Poseidon studies me with those unusual blue eyes that seem to invade my soul through the windows of my eyes. He pulls in breath, expanding his already massive chest. “Between all the realms.”

“What does that even mean?”

“It means that Atlantis had been, and still is, the most powerful city to have ever existed.”

“But it—it sank.”

“It did.” Poseidon smirks like a man who has won a prize far greater than the game he’d played. “Thanks, in part, to you.”

It’s my turn to frown. “Me? What did I have to do with the sinking of an island?”

“You must first understand that this ancient island was the heart of all realms, but more, it was a realm unto its own. Its power was so great, it fed the realms of Olympus, the LivingRealm, and the Underworld alike. Power surged in constant supply from this heart into the realms surrounding it, like the arteries from the heart in your chest now.” Poseidon leans back on his palms in the sand, and I am only a little struck when his feet stretch into the water and fail to instantly turn into a fin. “Legend says Atlantis was the first of the land pulled from the seas, created by Chaos, herself.”

“Chaos?” It’s not the first time the Goddess of Matter has come up in conversation, but for some reason, I see her as powerless in my mind.
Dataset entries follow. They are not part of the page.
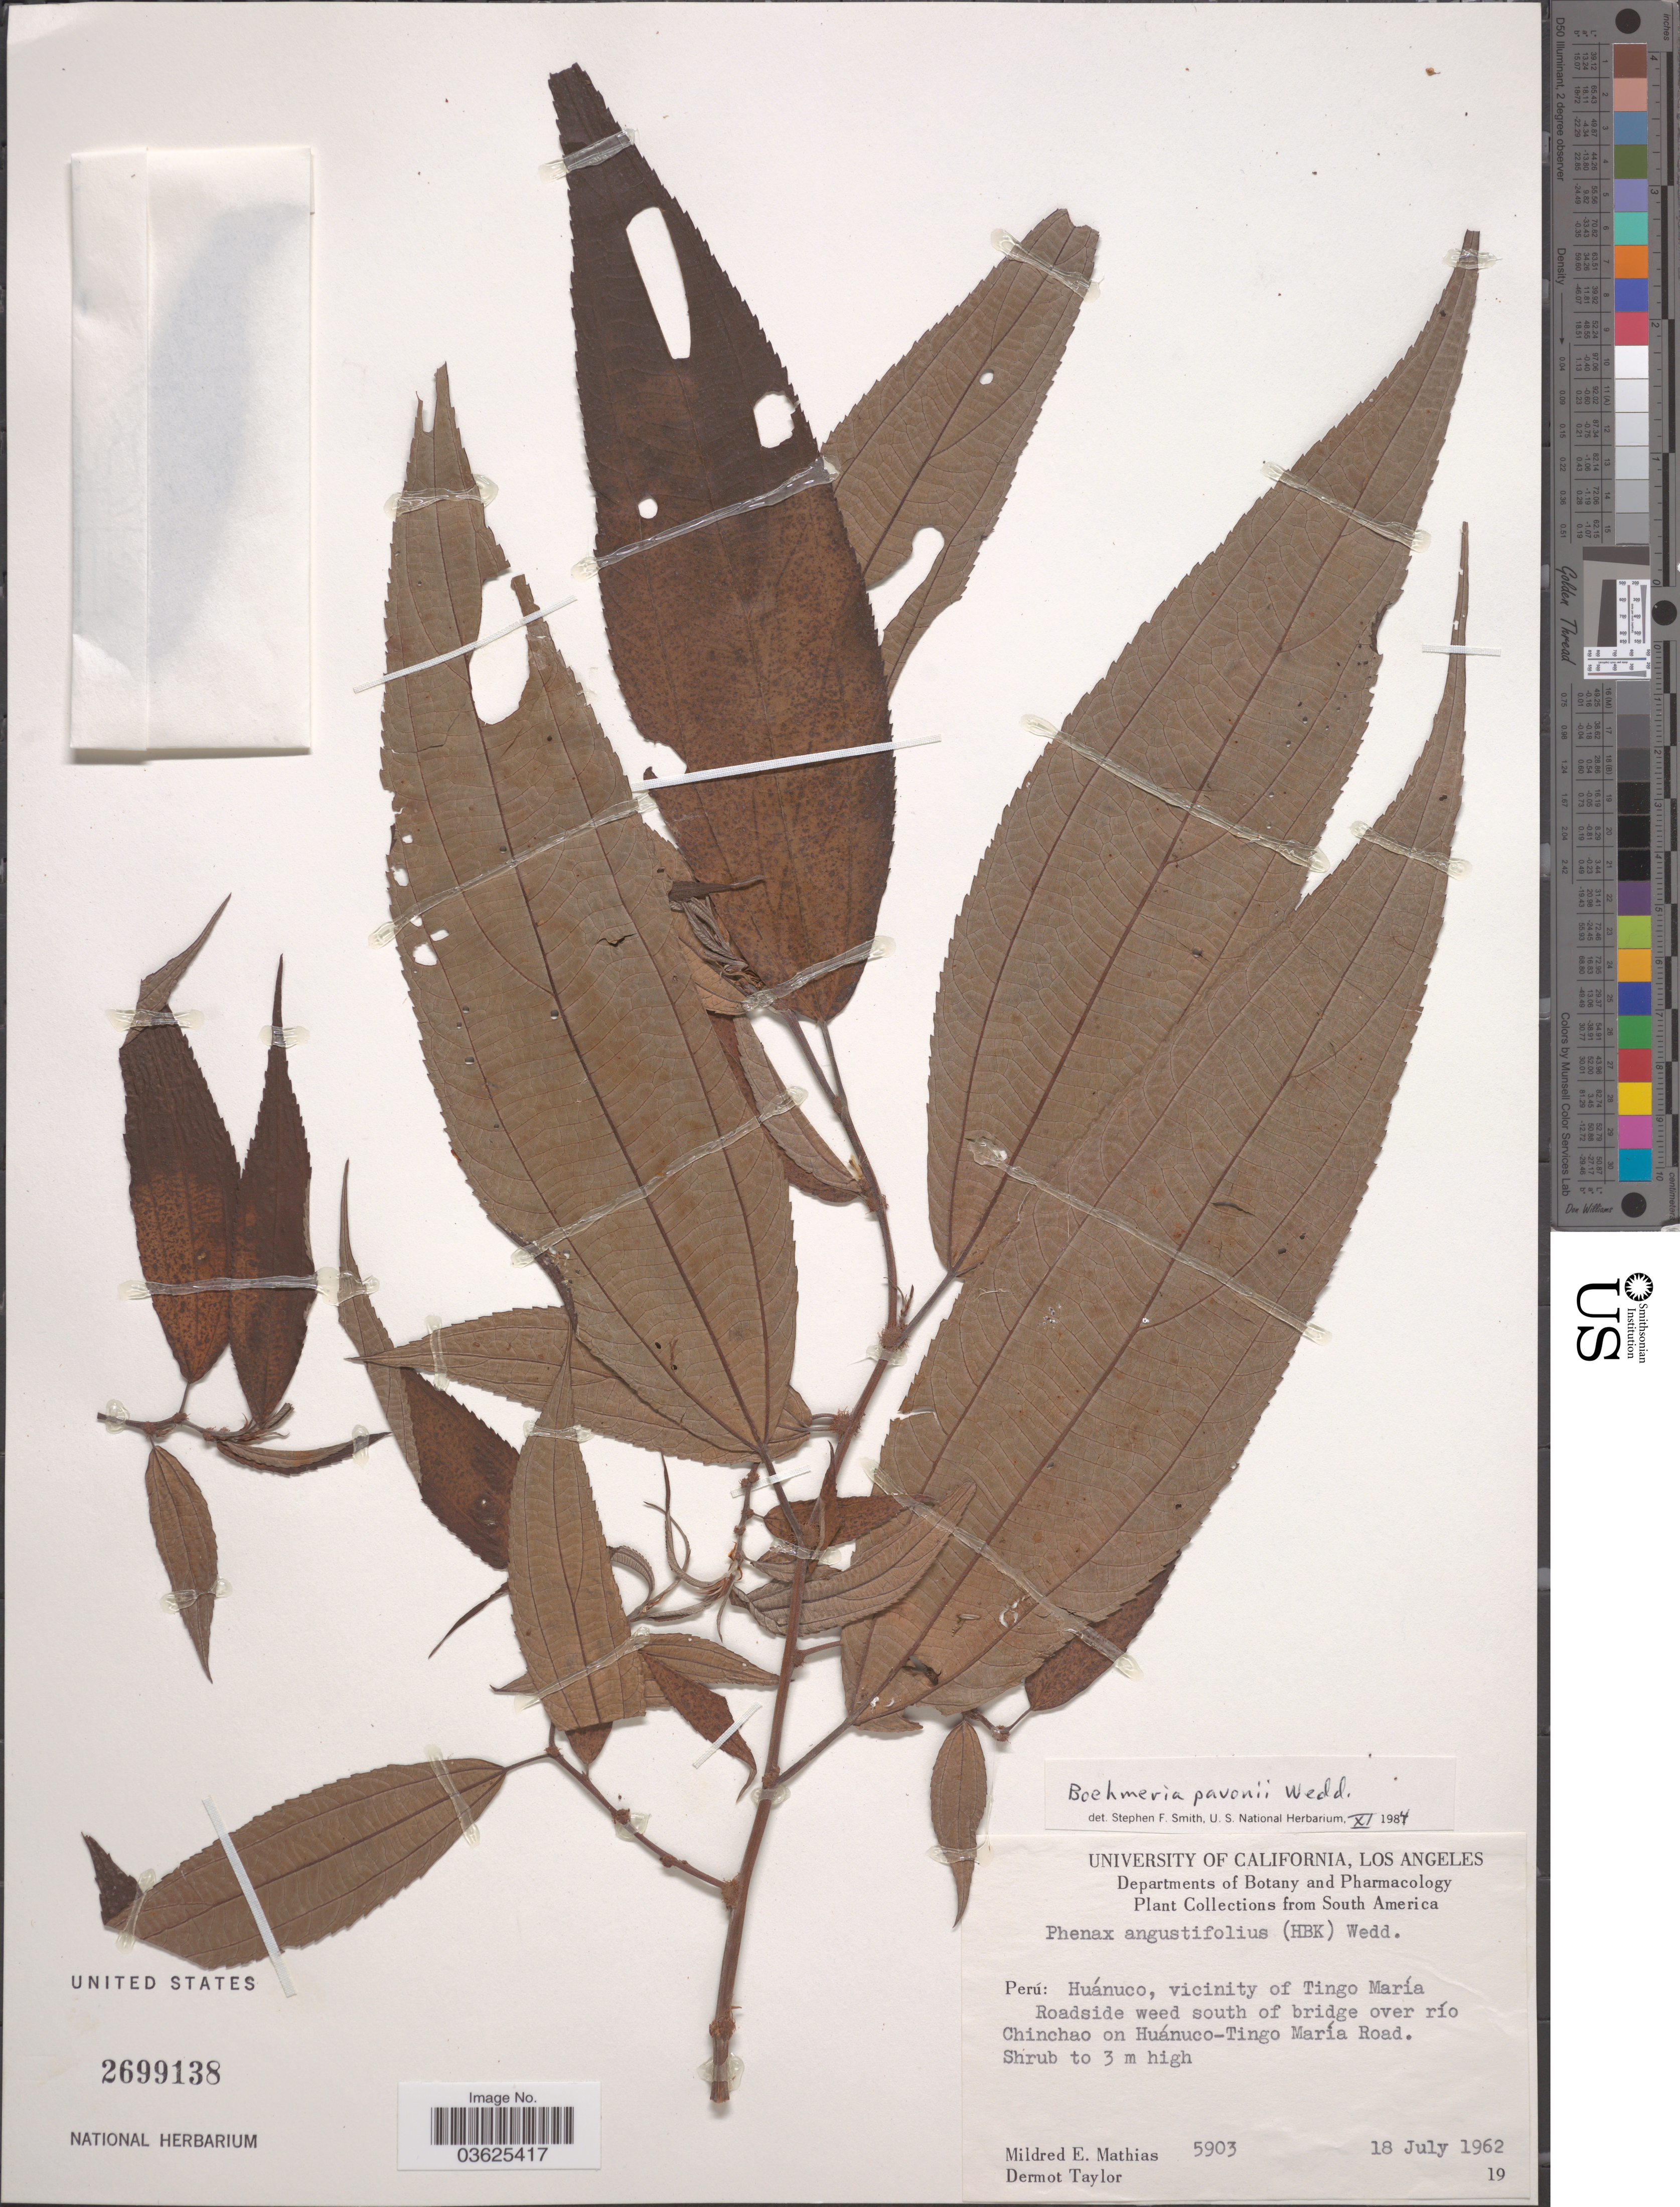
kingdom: Plantae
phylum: Tracheophyta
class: Magnoliopsida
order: Rosales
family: Urticaceae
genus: Boehmeria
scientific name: Boehmeria pavonii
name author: Wedd.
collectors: M. E. Mathias & D. Taylor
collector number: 5903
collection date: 1962-07-18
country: Peru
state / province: Huánuco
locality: Vicinity of Tingo María. Roadside weed south of bridge over río Chinchao on Huánuco-Tingo María Road.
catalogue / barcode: US 2699138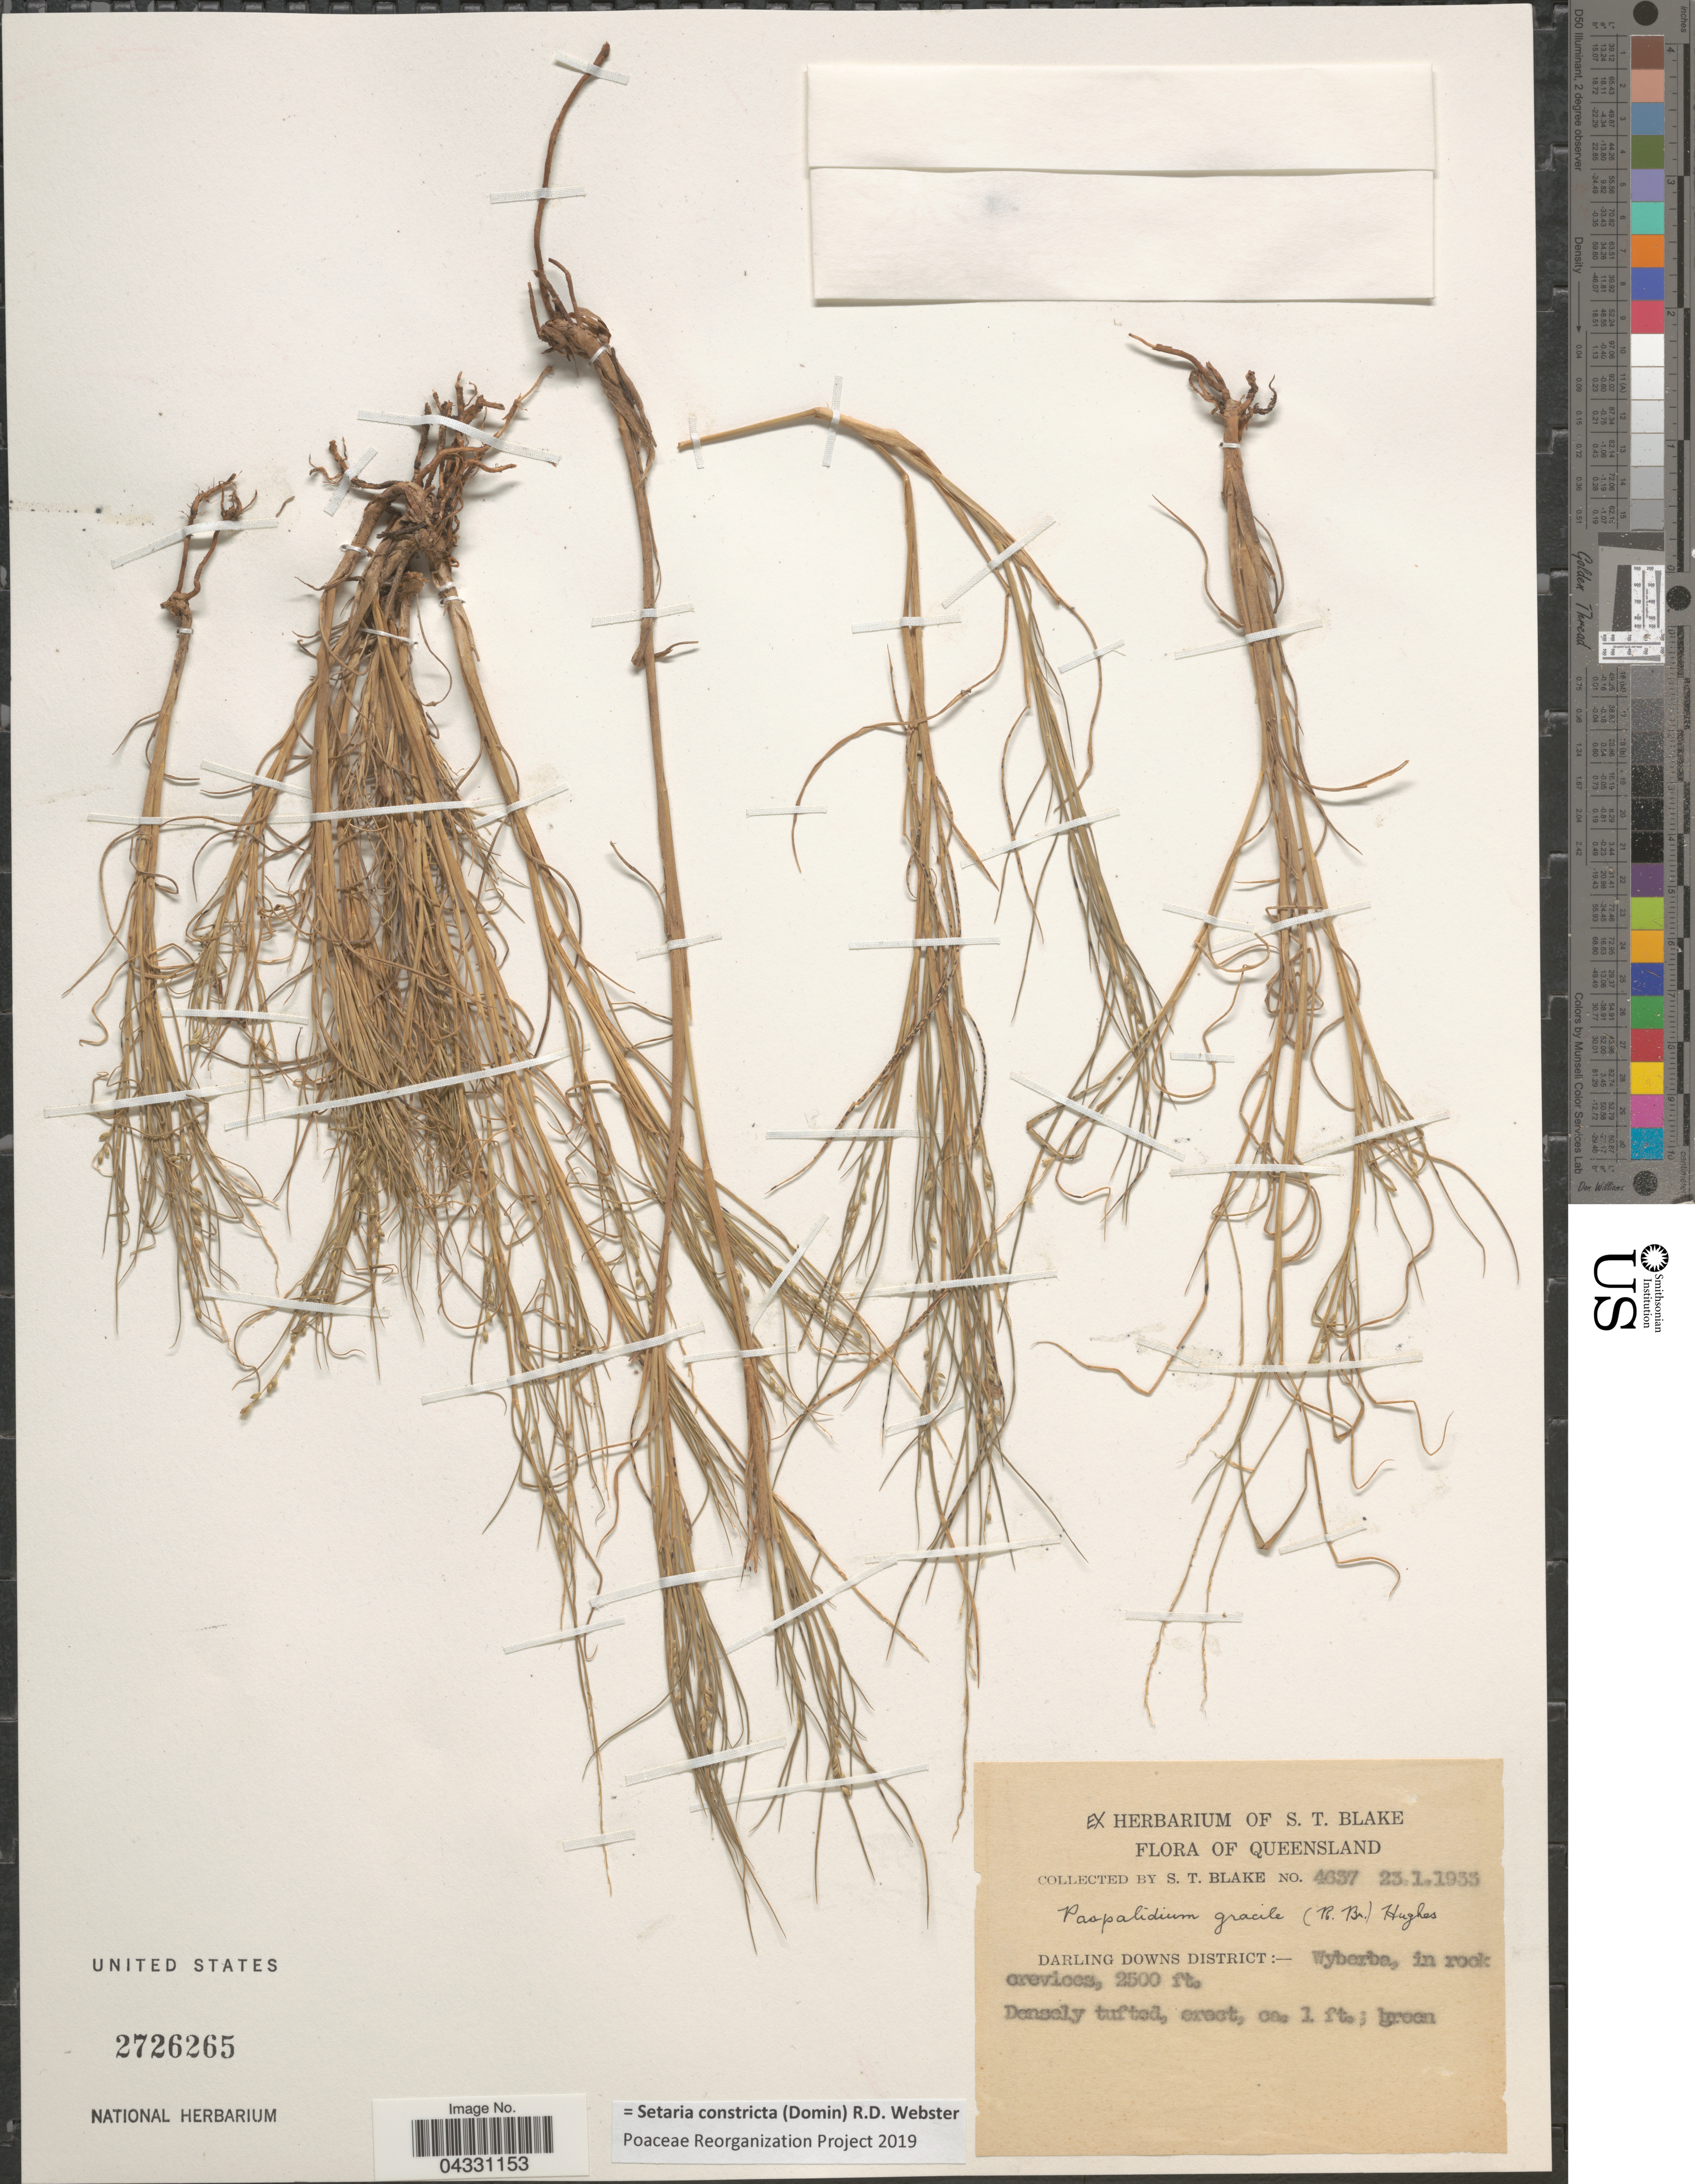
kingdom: Plantae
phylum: Tracheophyta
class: Liliopsida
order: Poales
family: Poaceae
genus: Setaria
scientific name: Setaria constricta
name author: (Domin) R.D. Webster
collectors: S. T. Blake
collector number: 4637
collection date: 1933-01-23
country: Australia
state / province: Queensland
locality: Darling Downs District:- Wyberba, in rock crevices.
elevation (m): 762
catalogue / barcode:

Shackled, somehow, even though it isn’t something I can make sense of. To know she created a land of such immense power is not the way of a shackled Goddess.

I dismiss the thought.

“Yes, Chaos, the Goddess of Matter,” Poseidon tells me as though I don’t know. To be fair, he has no idea what I know or don’t know. He continues, “After Atlantis, Gaia, Mother Earth not to be outdone by her Mother Goddess, pulled Pangea from the sea. It was an astonishing feat of astronomical power. Pangea was rich with resources and beauty, but it was no Atlantis.”